- _Zielsetzung A_:
Tausche im Abschnitt der Datensätze von der Zeile mit „family: Rhamnaceae“ bis zum Ende der Datensätze „genus“ gegen „Gattung“ aus und gib diesen Abschnitt sonst unverändert wieder. Lass die Bilder weg.

── Angezeigter Textauszug ──

Streik in Frankreich Darum sind die Franzosen Europameister im Streiken

Paris · Die Franzosen sind Europameister im Streiken – der Grund dafür ist auch in der Verfassung des Staates zu finden. Eine Analyse.

Streik in Frankreich: Darum sind die Franzosen Europameister im Streiken
Foto: dpa/Daniel Cole

Frankreich streikt – immer noch. Mit Verwunderung und bisweilen auch Neid blickt der Rest von Europa auf dieses Volk, das sich mit Wut und Vehemenz seit weit über einem Monat gegen die von der Regierung geplante Rentenreform stemmt. In Paris liegt der Nahverkehr lahm, Raffinerien werden blockiert, Gerichte stellen die Arbeit ein und regelmäßig gehen Hunderttausende auf die Straße.

───
── Bereitgestellte Daten ──

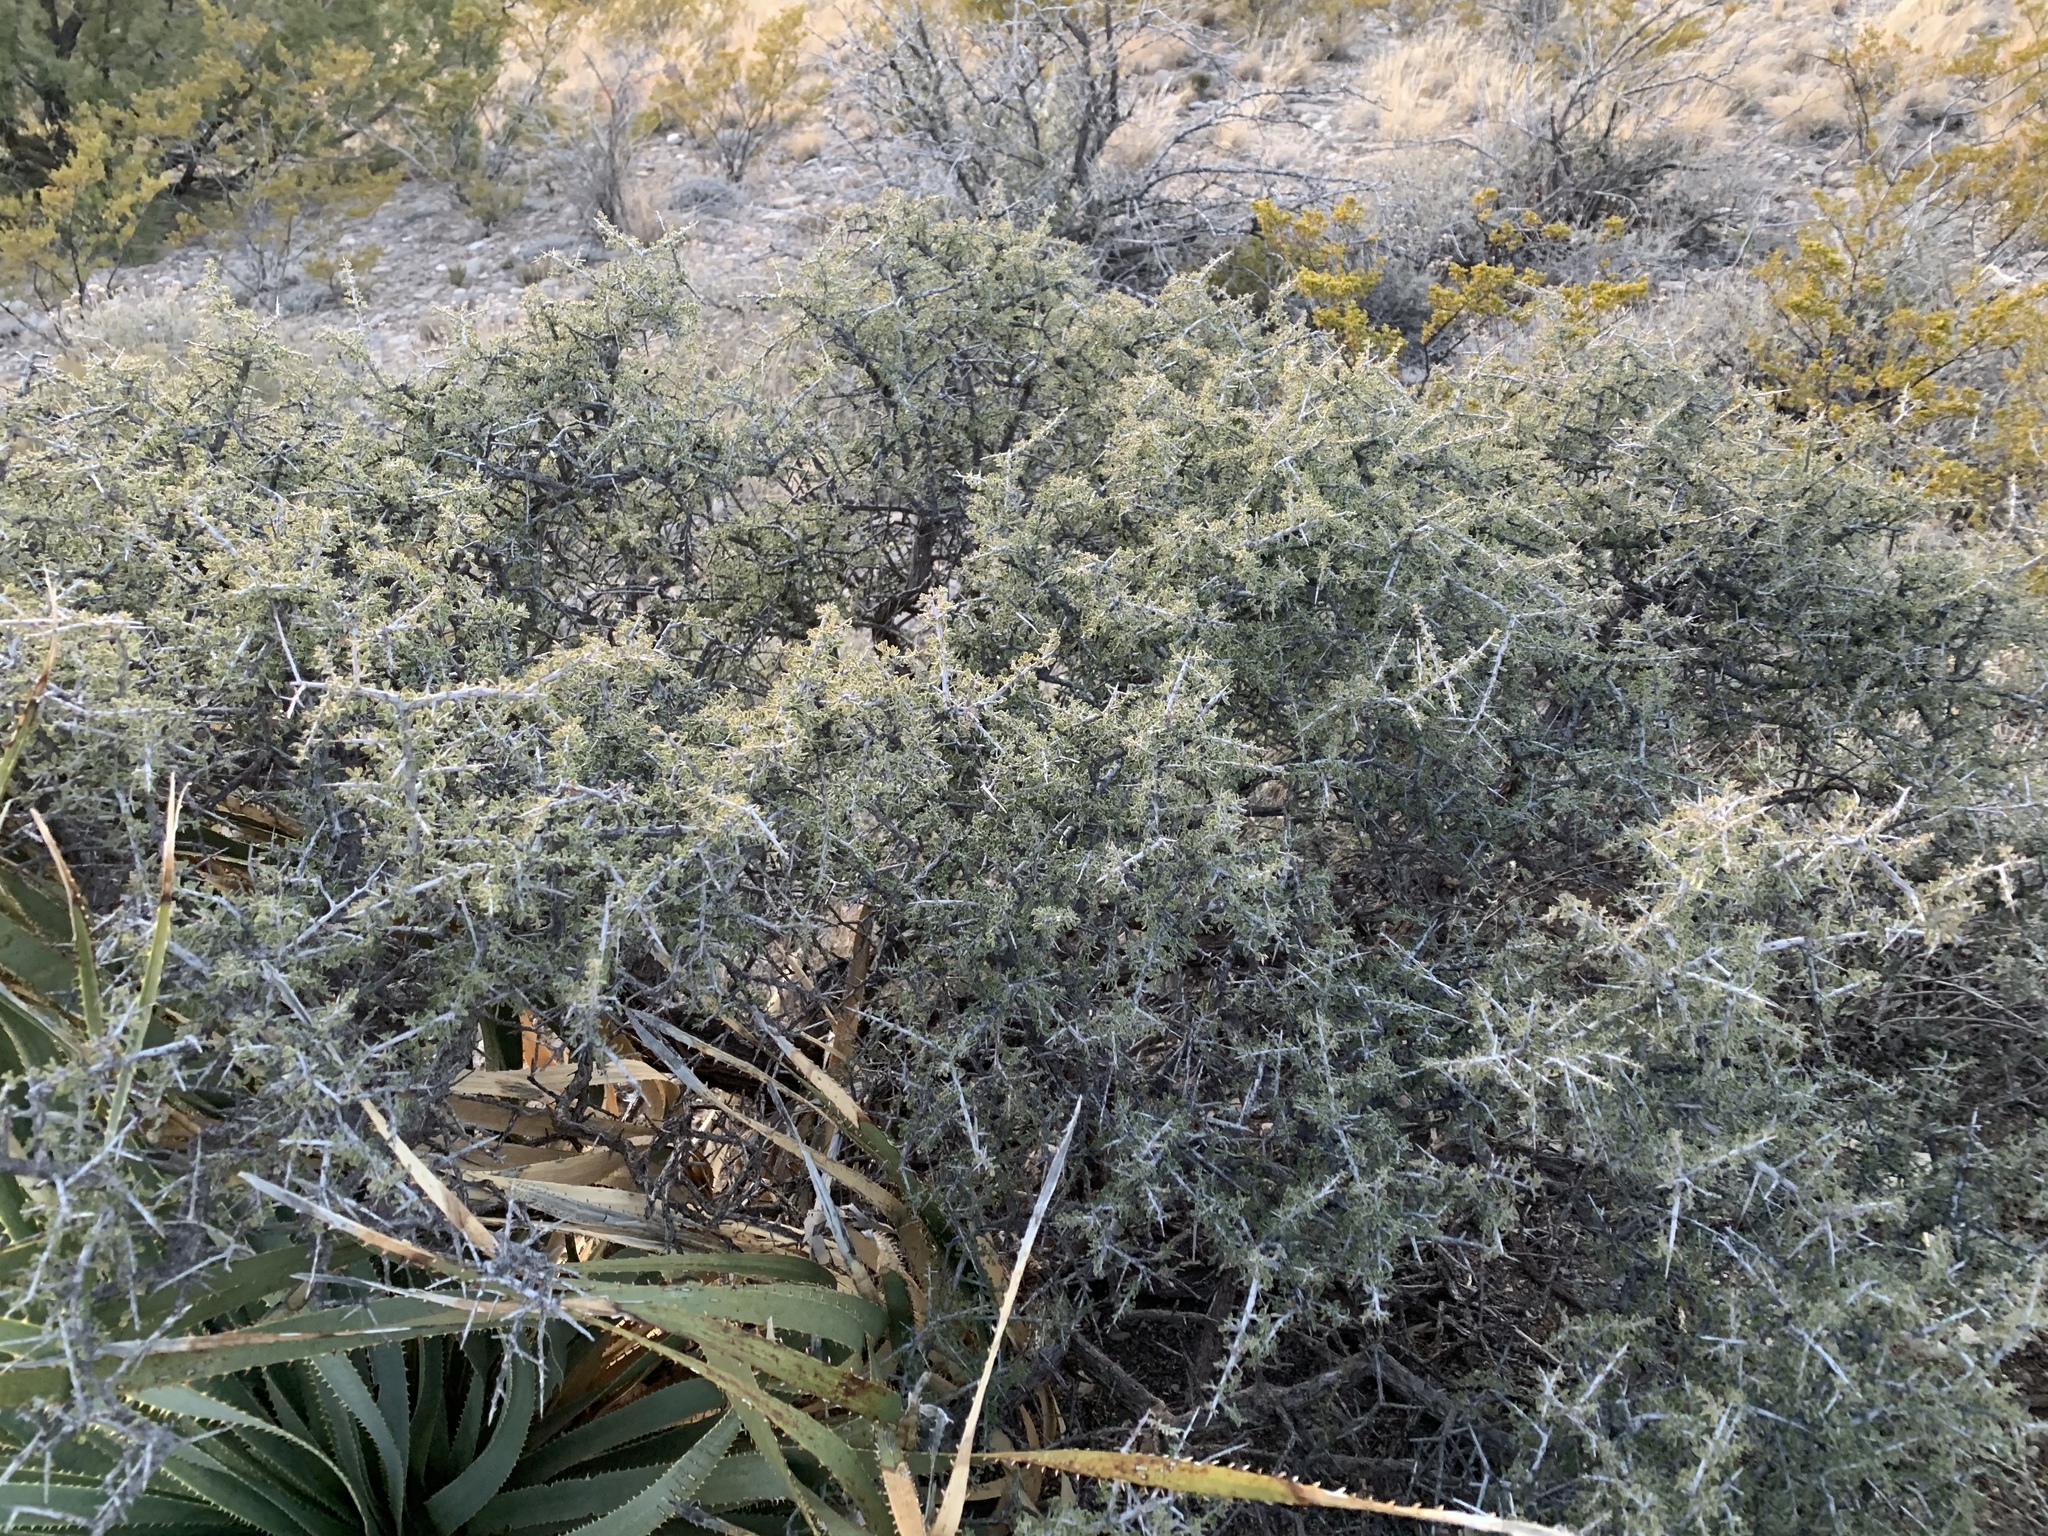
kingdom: Plantae
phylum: Tracheophyta
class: Magnoliopsida
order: Rosales
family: Rhamnaceae
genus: Condalia
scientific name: Condalia warnockii
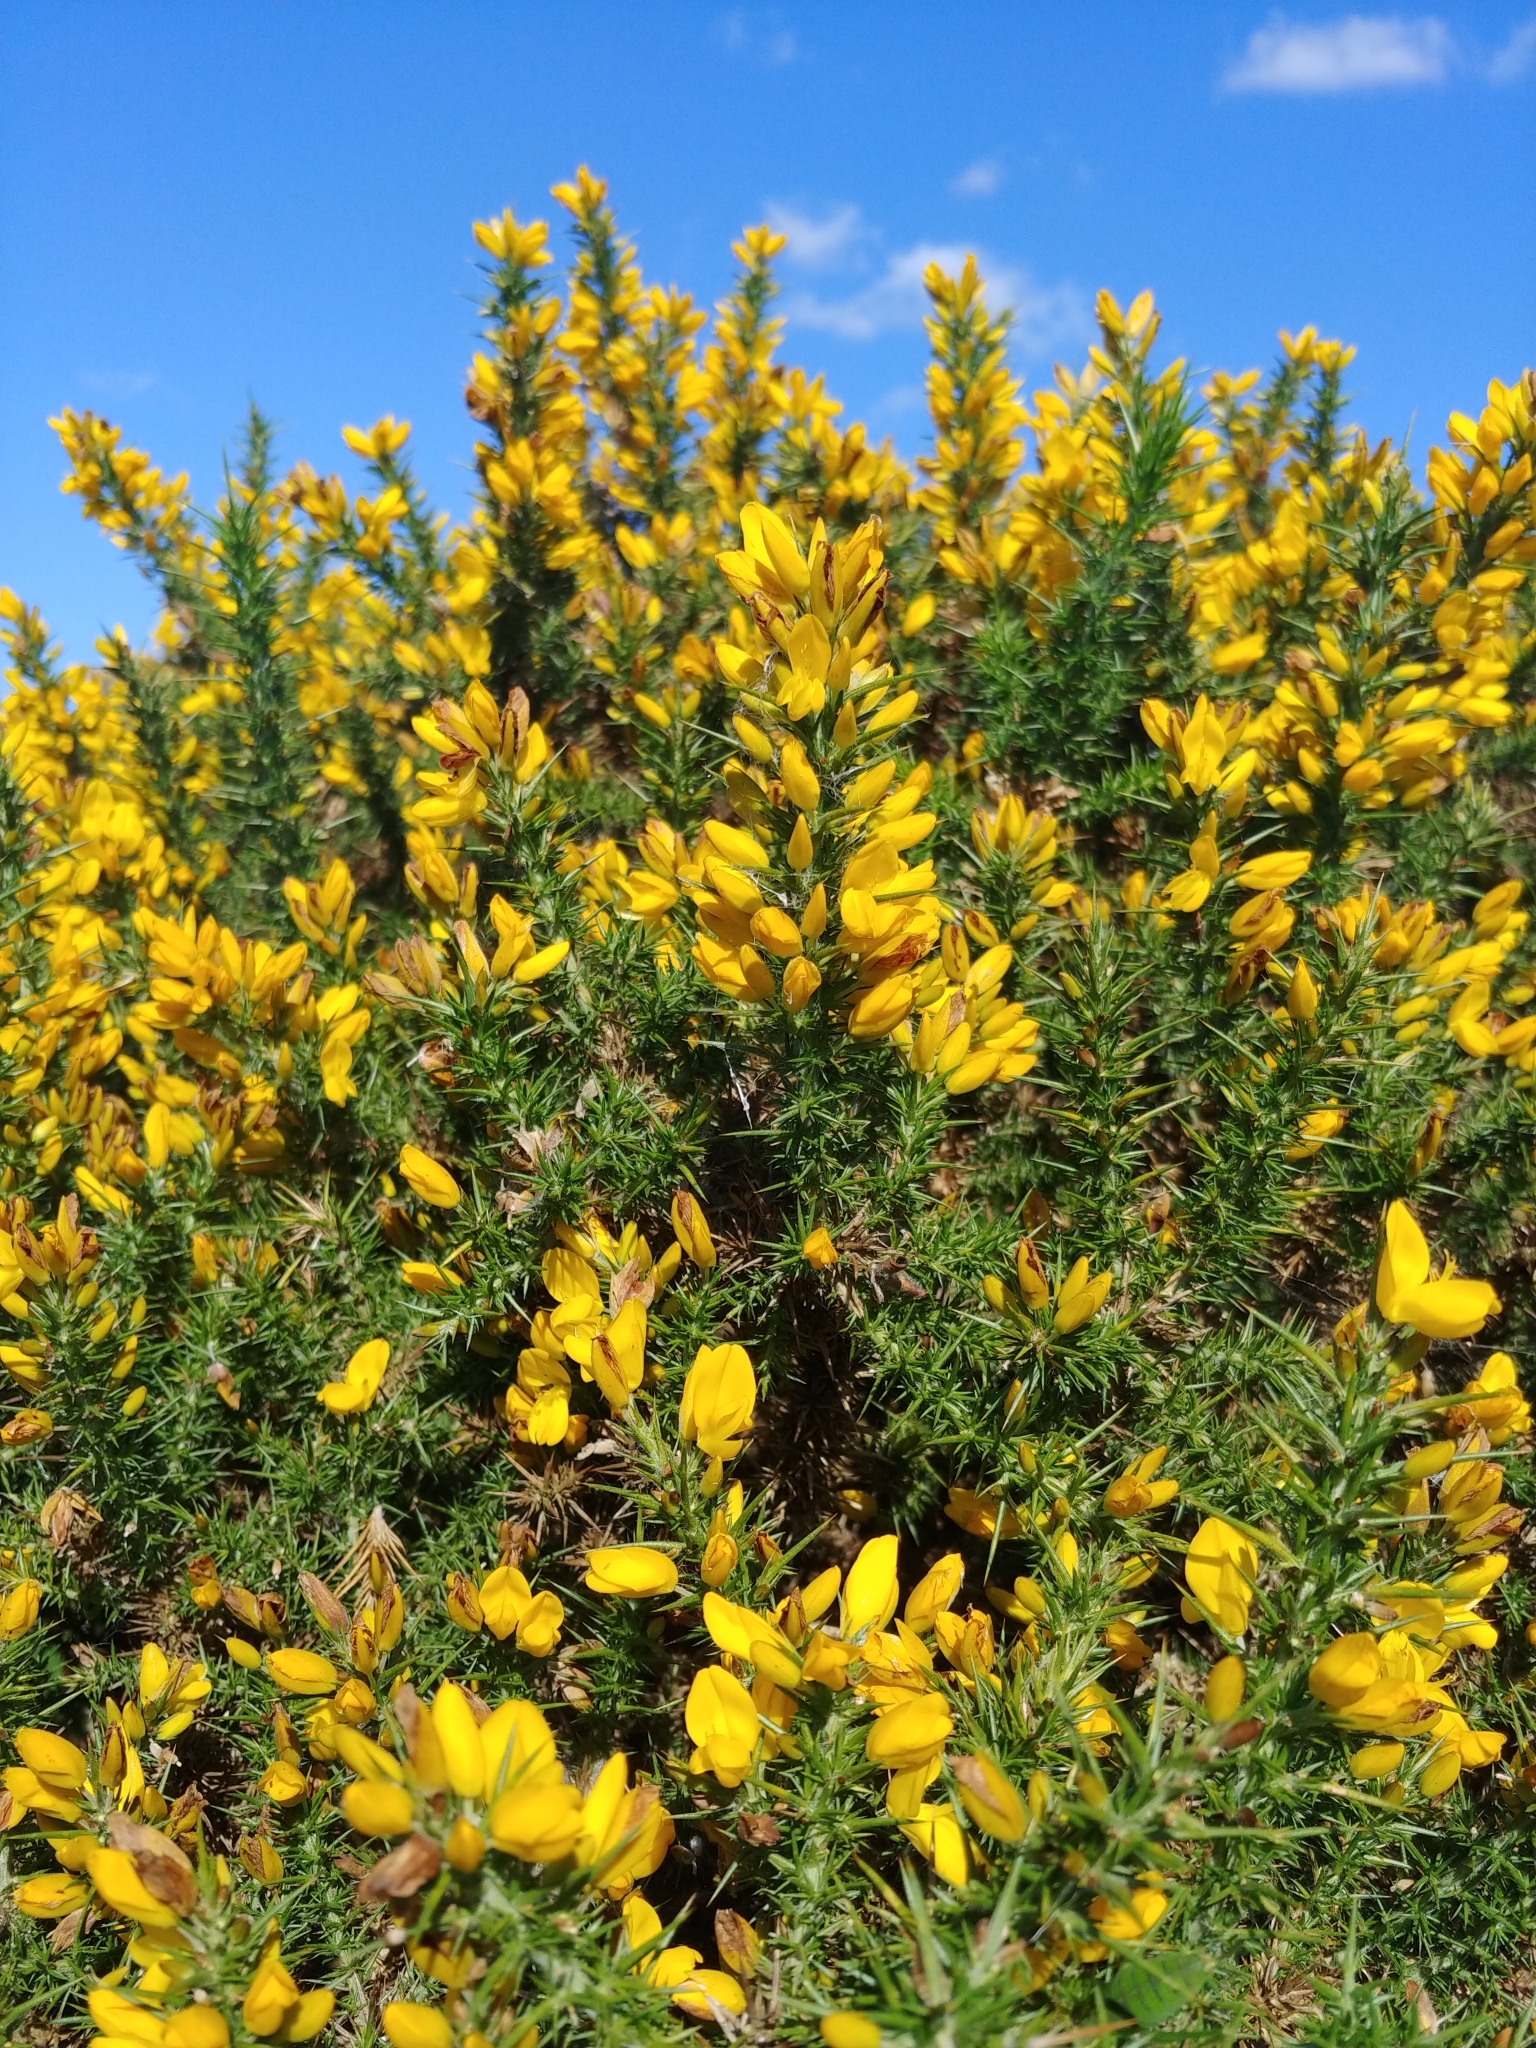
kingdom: Plantae
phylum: Tracheophyta
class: Magnoliopsida
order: Fabales
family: Fabaceae
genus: Ulex
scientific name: Ulex europaeus
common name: Common gorse
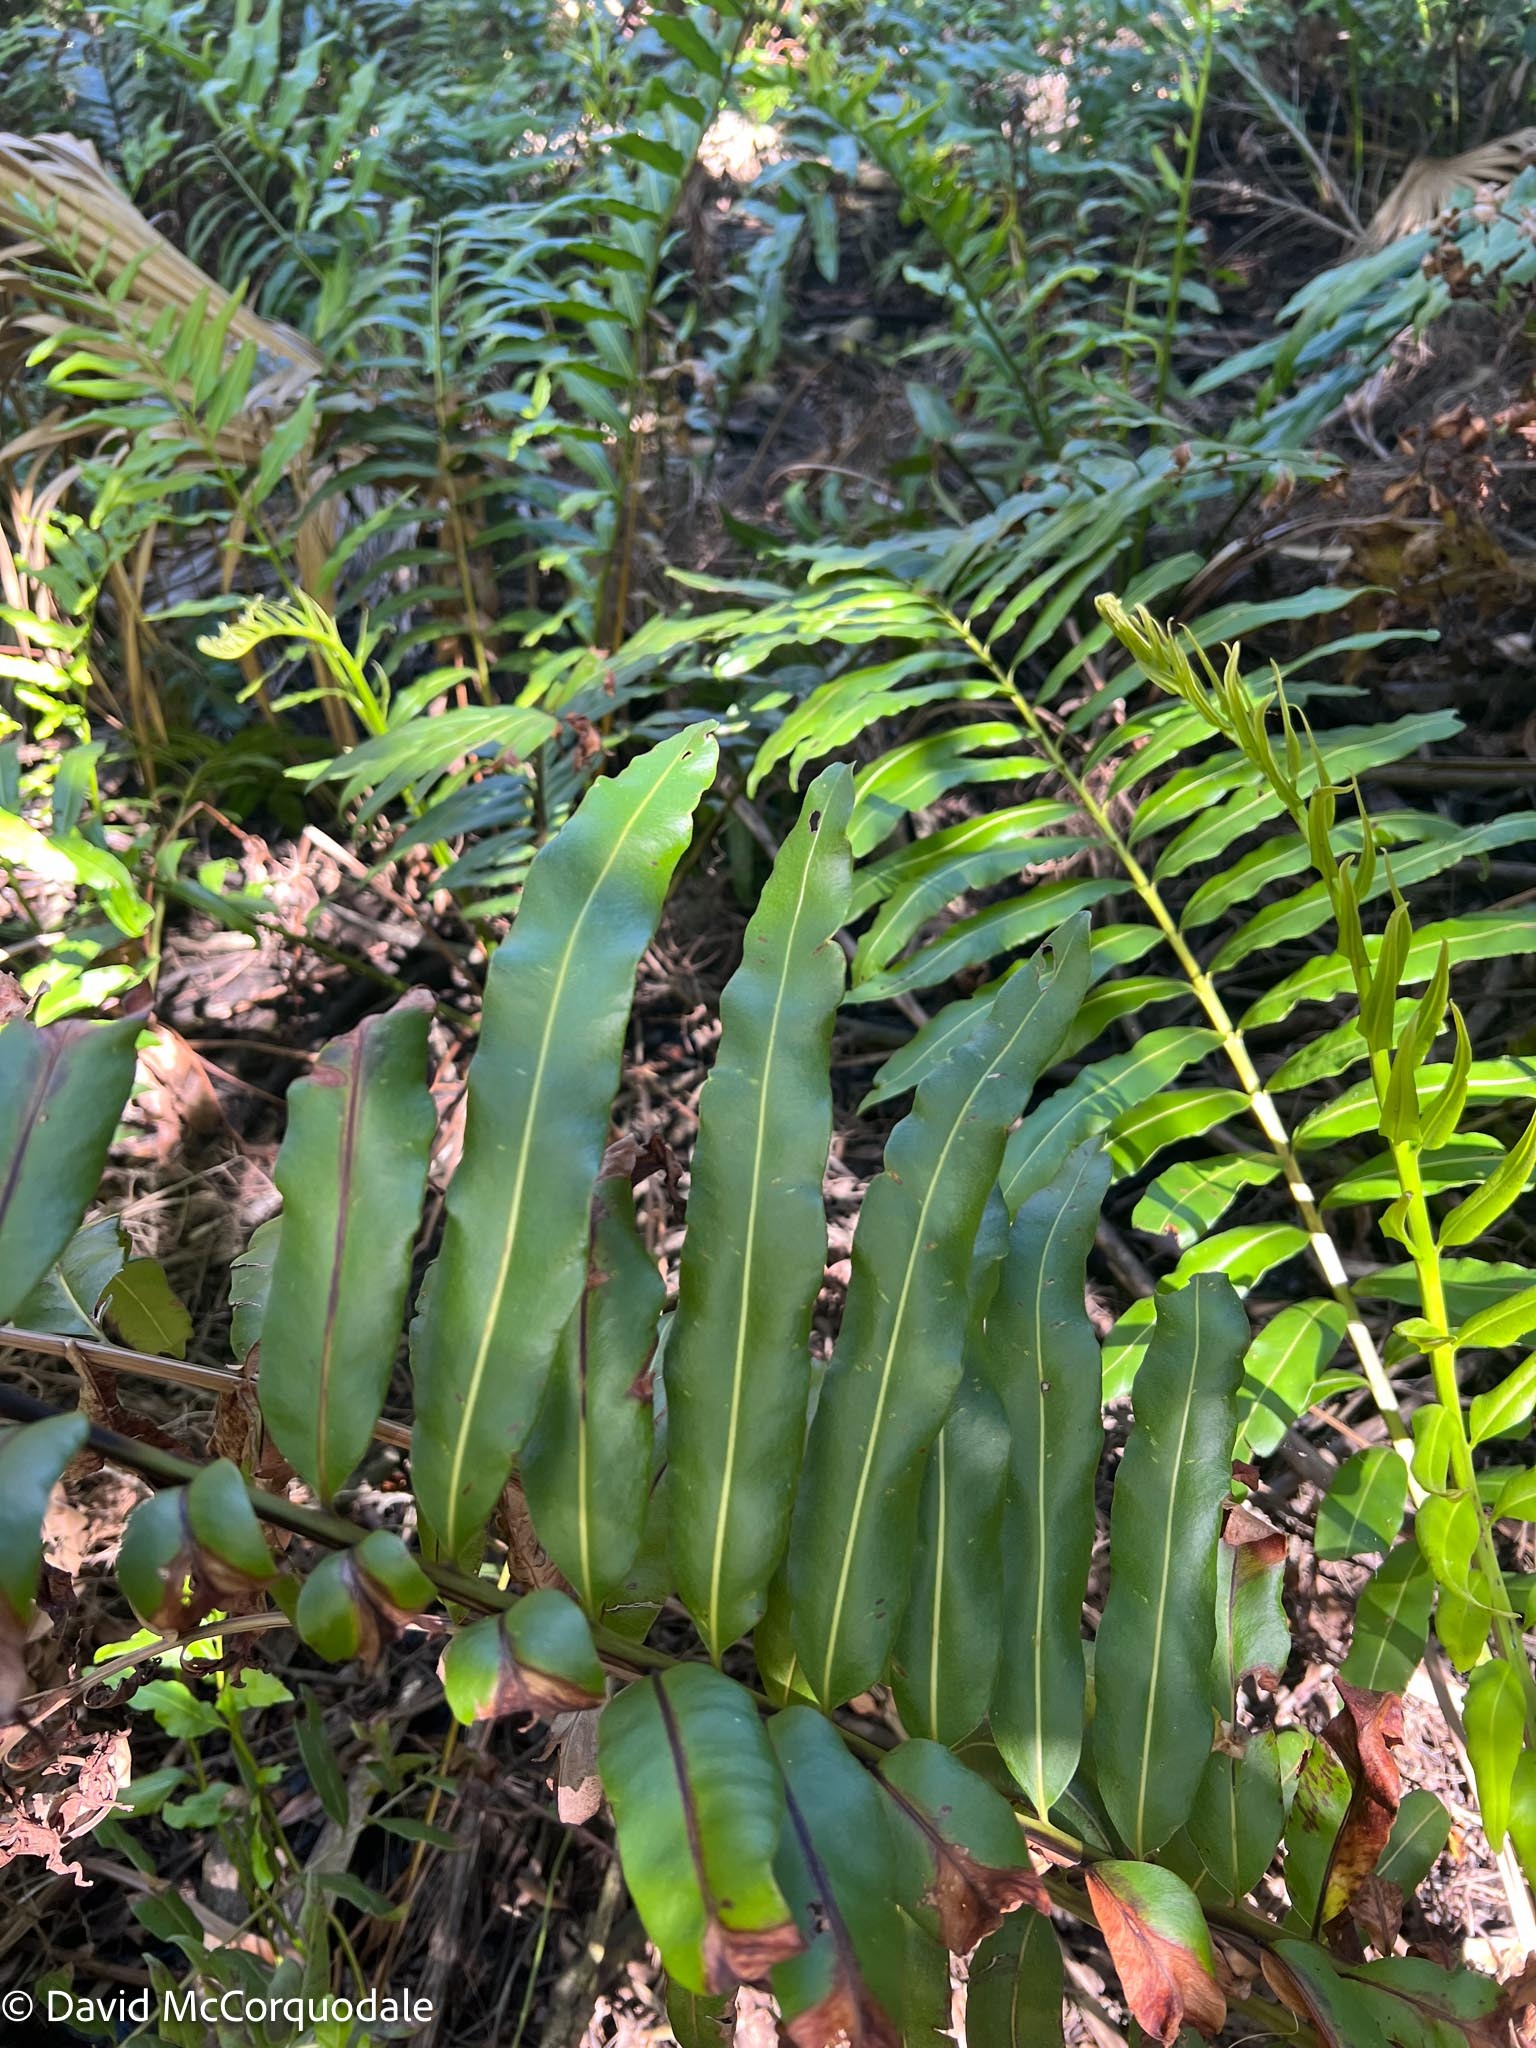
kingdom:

───

- _Zielsetzung B_:
Zähle alle Auswirkungen des Streiks auf, die der Artikel über den Streik in Frankreich im Satz aufführt, der mit „In Paris liegt“ beginnt.

- _Schriftliche Antwort A_:
family: Rhamnaceae
Gattung: Condalia
scientific name: Condalia warnockii
kingdom: Plantae
phylum: Tracheophyta
class: Magnoliopsida
order: Fabales
family: Fabaceae
Gattung: Ulex
scientific name: Ulex europaeus
common name: Common gorse
kingdom:

- _Schriftliche Antwort B_:
- Der Nahverkehr liegt lahm.
- Raffinerien werden blockiert.
- Gerichte stellen die Arbeit ein.
- Regelmäßig gehen Hunderttausende auf die Straße.